Multiple repos in one map

Pass several paths plus a shared --db to build a single cross-repo graph — calls and imports resolve across repo boundaries, so an agent can follow a reference from a service into the library it depends on:
uv run codewaze index ./api ./shared-lib ./worker --db ./workspace.db

3. Query from the CLI (optional)

You can drive the graph directly to sanity-check an index:
uv run codewaze query search "rate limit" --repo ./path/to/repo
uv run codewaze query symbol UserService --repo ./path/to/repo
uv run codewaze query entry-points --repo ./path/to/repo
Each --repo resolves to that repo’s .lettuce/graph.db; pass --db to point at a shared map instead.

4. Connect your agent

The local server speaks MCP over stdio — your agent launches it as a subprocess, no port or auth.

Claude Code

claude mcp add lettuce -- uv run --directory /abs/path/to/lettuce codewaze-mcp

Cursor / Windsurf / Cline

Add a stdio server to the agent’s MCP config (e.g. .cursor/mcp.json):
{
  "mcpServers": {
    "lettuce": {
      "command": "uv",
      "args": ["run", "--directory", "/abs/path/to/lettuce", "codewaze-mcp"]
    }
  }
}
By default the local server exposes a minimal two-tool surfaceunderstand and read_snippet — which is all most agents need. Set CODEWAZE_MCP_FULL=1 in the server’s environment to expose the full navigation surface (search, find_symbol, callers, callees, find_path, transitive, subgraph, …); see MCP tools.
Each tool takes an optional repo (a path) or db argument so the server knows which graph to read. You can also set LETTUCE_DB in the server’s environment to pin it to a single graph and drop the argument entirely.

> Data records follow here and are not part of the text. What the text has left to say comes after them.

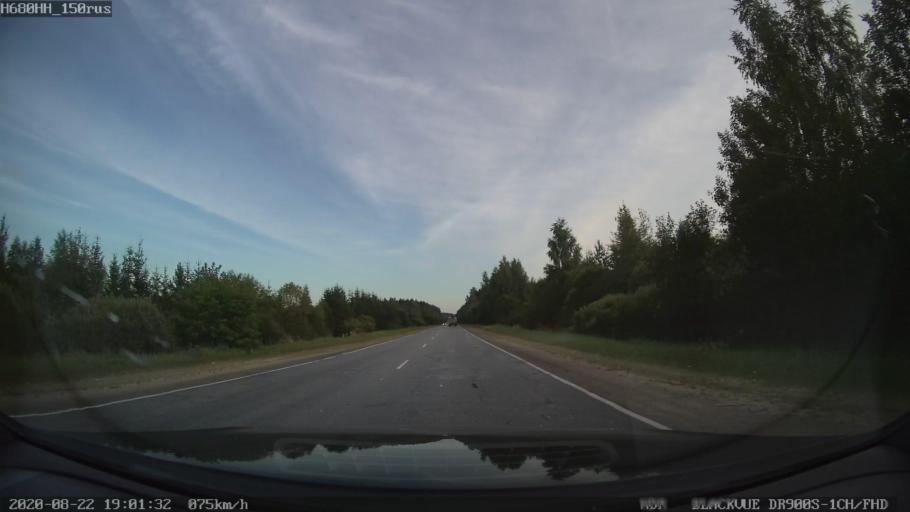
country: RU
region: Tverskaya
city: Vasil'yevskiy Mokh
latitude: 57.1182
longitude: 36.1155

5. Tell the agent to use it

Agents won’t reach for a new tool unprompted. Drop this into the repo’s CLAUDE.md (or your agent’s equivalent):
For navigation, prefer the lettuce MCP tools over grep/Read:
call `understand` first, then `read_snippet` only for the lines you need.
Pass the `repo` path so lettuce knows which graph to read.
Now ask “Who calls process_payment, and what would break if I rename it?” — the agent should answer from a single understand call instead of grepping and reading whole files.

Languages

Python, TypeScript, JavaScript, Go, Rust, Java, Ruby, C, C++, .NET (C#), PHP, Kotlin, Scala, Swift, Bash, and Lua. Python and TS/JS use hand-written tree-sitter walkers; the rest go through a shared generic extractor.

Where things live

PathWhat
<repo>/.lettuce/graph.dbThe graph + embeddings (one SQLite file).
~/.lettuce/credentials.jsonCloud login, only if you use codewaze login.
The graph DB is portable — copy it to another machine and the MCP server reads it as-is. No daemon, no server, no external service.